In those few minutes since I’d left Edwin, the precipitation had completely ceased to fall. I pushed back the cloak’s hood and let it flap open.

“Yes, Brigid?” I looked both ways and crossed the road ahead of a spirited team of stallions pulling a large closed carriage.

“A Special Delivery letter for you came in earlier. I spied you through the screen.” She handed me the missive.

“I thank thee.” Could I bear any more bad news this morning? Whether I could or not, I needed to read the contents. I opened the envelope and blew out a breath. It was from Daddy, and the only news was what I had learned from Tilly yesterday about Frannie’s origins. He ended the message by writing, Shall I come to West Falmouth?

The idea stopped me. My husband was gone. Did I want my father here as support? Or maybe he meant to provide solace to his sister. I flapped the paper in my hand. I needed to send a reply.

“I hope it’s not after being bad news.” Brigid clasped her hands and looked worried.

“No, no. Please don’t concern thyself. But I do need to send a note in return. Can thee sell me a single sheet of paper and an envelope?”

“Of course. Come with me.”

“Wait a moment,” I said. “I heard something troubling this morning, and I wondered if thee had witnessed it, too.”

“If I can help you, ma’am, I’d be honored.”

In the moment, I decided not to tell her Hazel was my informant. “When I was here two days ago, Abial Latting came by the market. Does thee remember?”

“That man is hard to forget, he is.”

“At the time thee mentioned one wouldn’t want to get in his way, correct?”

“By the blessed Mary, yes. It’s a fact, Mrs. Dodge.” She nodded vigorously.

“Did thee ever see him, ah, dallying with Frannie around town? Possibly in a clandestine manner?”

She squinted at me. “I’m not knowing this word, dallying.”

“I mean, he might have acted overly affectionate toward Frannie, a young unmarried girl.”

“Oh, ho. So dallying means trying to, you know, get into her knickers, does it? Hoping to get her alone so he can shag her?”

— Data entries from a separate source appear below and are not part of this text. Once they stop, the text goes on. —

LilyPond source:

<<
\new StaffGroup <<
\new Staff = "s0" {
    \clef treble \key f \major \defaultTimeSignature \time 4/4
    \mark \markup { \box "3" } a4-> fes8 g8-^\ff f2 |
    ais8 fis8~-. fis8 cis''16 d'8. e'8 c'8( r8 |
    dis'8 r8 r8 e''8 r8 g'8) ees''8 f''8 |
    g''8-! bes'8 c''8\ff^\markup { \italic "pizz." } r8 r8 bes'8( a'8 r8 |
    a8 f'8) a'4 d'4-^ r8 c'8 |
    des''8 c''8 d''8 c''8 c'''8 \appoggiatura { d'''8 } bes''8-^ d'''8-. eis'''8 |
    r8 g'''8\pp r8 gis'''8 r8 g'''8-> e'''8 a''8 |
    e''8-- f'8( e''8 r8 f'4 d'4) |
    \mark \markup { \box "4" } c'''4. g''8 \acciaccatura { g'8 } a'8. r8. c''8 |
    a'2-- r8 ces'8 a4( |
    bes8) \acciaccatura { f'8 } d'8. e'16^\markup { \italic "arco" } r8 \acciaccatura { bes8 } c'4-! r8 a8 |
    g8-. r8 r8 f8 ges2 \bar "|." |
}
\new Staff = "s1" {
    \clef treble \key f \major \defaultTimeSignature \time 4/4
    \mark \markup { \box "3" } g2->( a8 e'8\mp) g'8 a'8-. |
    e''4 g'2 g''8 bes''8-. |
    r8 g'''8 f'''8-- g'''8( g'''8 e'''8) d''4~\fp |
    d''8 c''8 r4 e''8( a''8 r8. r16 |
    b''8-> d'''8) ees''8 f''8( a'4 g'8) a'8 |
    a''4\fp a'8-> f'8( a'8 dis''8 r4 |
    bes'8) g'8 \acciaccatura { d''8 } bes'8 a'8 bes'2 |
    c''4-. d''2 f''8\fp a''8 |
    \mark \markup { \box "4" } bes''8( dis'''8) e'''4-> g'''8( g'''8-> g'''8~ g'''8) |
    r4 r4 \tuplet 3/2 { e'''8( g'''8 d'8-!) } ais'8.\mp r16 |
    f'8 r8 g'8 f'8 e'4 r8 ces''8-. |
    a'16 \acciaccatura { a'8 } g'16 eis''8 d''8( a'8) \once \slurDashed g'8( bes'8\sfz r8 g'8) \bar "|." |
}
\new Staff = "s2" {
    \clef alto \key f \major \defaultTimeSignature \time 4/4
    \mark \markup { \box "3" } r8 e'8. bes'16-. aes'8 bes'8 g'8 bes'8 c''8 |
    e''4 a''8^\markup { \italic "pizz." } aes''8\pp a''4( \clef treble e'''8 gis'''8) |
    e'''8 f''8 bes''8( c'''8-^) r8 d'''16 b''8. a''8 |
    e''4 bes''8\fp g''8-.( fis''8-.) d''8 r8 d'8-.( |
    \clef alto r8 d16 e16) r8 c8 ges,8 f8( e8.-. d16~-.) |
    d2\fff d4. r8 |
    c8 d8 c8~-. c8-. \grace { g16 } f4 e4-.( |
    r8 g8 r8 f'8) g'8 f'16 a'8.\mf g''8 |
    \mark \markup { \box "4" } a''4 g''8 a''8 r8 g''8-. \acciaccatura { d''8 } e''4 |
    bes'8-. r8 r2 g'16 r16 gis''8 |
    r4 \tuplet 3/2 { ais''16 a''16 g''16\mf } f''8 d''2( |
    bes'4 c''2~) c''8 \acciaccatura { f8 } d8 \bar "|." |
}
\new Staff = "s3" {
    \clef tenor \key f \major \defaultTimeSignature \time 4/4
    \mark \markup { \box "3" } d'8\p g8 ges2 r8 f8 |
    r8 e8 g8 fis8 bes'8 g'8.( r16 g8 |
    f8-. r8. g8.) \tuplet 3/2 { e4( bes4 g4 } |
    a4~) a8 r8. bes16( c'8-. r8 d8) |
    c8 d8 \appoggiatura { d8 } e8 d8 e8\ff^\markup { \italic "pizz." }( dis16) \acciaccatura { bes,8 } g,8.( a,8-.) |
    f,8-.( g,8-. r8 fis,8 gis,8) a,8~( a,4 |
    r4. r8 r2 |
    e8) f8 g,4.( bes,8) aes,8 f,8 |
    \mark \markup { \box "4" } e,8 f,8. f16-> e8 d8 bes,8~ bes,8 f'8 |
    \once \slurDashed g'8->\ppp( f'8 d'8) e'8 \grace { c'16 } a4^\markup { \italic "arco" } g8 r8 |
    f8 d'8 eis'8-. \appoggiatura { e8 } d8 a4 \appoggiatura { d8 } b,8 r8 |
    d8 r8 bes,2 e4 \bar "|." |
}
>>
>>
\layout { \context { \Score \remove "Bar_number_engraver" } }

Shag must connote the sexual act. I hemmed and hawed for a moment. “Dally doesn’t signify exactly that, but yes, that’s what I meant.”

“Sure, and I saw them more than once. Out behind the Quaker carriage sheds one time, and down beyond the wharf building. But he wasn’t the only gent hoping to get too close to Frannie.”

“Oh?”

“There was that other lad. No, he’s too old to be a lad, and a slick chap, he is. Looked for all the world like he thought he was in London town instead of this sleepy fishing village.” She snapped her fingers. “Oh, that’s right. I mentioned him to you, the one looking for the girls.”

Currie.

“Once he came into the market and tried to get a little too friendly with me.